## Text provided
For reference, the running proxy exposes these HTTP endpoints:

MethodPathDescription
POST/v1/messagesAnthropic-compatible chat completions (main endpoint).
GET/v1/modelsList available models.
POST/v1/messages/count_tokensToken counting endpoint.
GET/healthHealth check. Returns { status, strategy, uptime }.
GET/statusDetailed status with per-account stats, request counts, error rates.

Log Rotation

Log files (proxy-*.jsonl and proxy-debug-*.jsonl) are automatically cleaned up to prevent unbounded growth.

ParameterValueDescription
Max age7 daysFiles older than 7 days are deleted
Max total size500 MBIf remaining files exceed 500 MB, oldest are deleted first
Cleanup triggersStartup + hourlyRuns once at proxy start, then every 60 minutes

The cleanupLogs() function performs two passes:

  1. Age pass -- delete all files with mtime older than the cutoff.
  2. Size pass -- if remaining files exceed the size limit, delete oldest first until under the cap.

Log rotation is non-fatal. If cleanup fails, the proxy continues operating normally.


Rate Limit Headers from Anthropic

The proxy captures and uses Anthropic's quota headers for per-account utilization tracking:

HeaderFormatDescription
anthropic-ratelimit-unified-5h-utilizationfloat (0.0-1.0)5-hour rolling session utilization
anthropic-ratelimit-unified-5h-statusstringSession status (e.g., ok, warning)
anthropic-ratelimit-unified-5h-resetinteger (epoch)When the 5-hour window resets
anthropic-ratelimit-unified-7d-utilizationfloat (0.0-1.0)7-day rolling weekly utilization
anthropic-ratelimit-unified-7d-statusstringWeekly status
anthropic-ratelimit-unified-7d-resetinteger (epoch)When the 7-day window resets
anthropic-ratelimit-fallback-percentagefloatFallback percentage threshold
anthropic-ratelimit-overage-statusstringOverage status

These headers are parsed by parseQuotaHeaders() in accountQuota.ts and cached in memory with debounced persistence to ~/.neurolink/account-quotas.json. The neurolink auth list command displays per-account 5h and 7d utilization when available.


Token Refresh

The proxy uses a reactive (not background) refresh strategy. There is no background timer polling for token expiry. Instead, tokens are refreshed on demand:

  1. Pre-request check — Before each request, if the token's expiresAt <= now + 1 hour, the proxy refreshes it inline via POST https://api.anthropic.com/v1/oauth/token (fallback: https://console.anthropic.com/v1/oauth/token). On success, the credential file is updated atomically (write to .tmp, then rename).
  2. On-401 retry — If Anthropic returns a 401 despite the pre-request check, the proxy refreshes the token and retries the request up to 5 times before failing over to the next account.

## Apply what you read
• A. Transcribe the proxy documentation word for word, from "These headers are" down to "utilization when available.".
• B. Answer these questions using the proxy documentation:
(i) To which file is the cached quota data persisted?
(ii) After a 401 response, how many times does the proxy retry a request before failing over to the next account?
(iii) What does the proxy do if log cleanup fails?
The material after this point comes from a separate source.

## Dataset excerpts
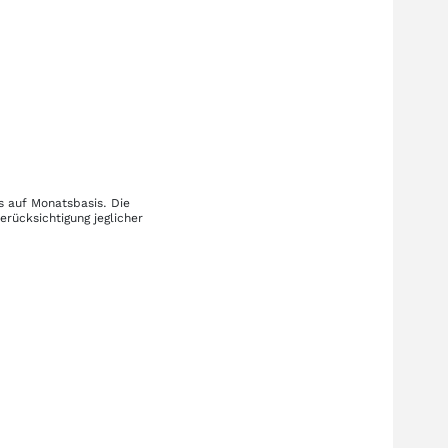
s auf Monatsbasis. Die
rücksichtigung jeglicher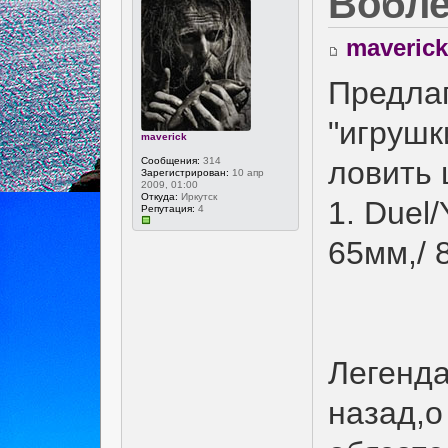
Вобле
maverick
Предла
"игрушк
maverick
Сообщения:
314
ловить 
Зарегистрирован:
10 апр
2009, 01:00
Откуда:
Иркутск
1. Duel/
Репутация:
4
65мм,/ 8
Легенда
назад,о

## Answers
• A.
These headers are parsed by parseQuotaHeaders() in accountQuota.ts and cached in memory with debounced persistence to ~/.neurolink/account-quotas.json. The neurolink auth list command displays per-account 5h and 7d utilization when available.

• B.
(i) ~/.neurolink/account-quotas.json
(ii) Up to 5 times
(iii) It continues operating normally.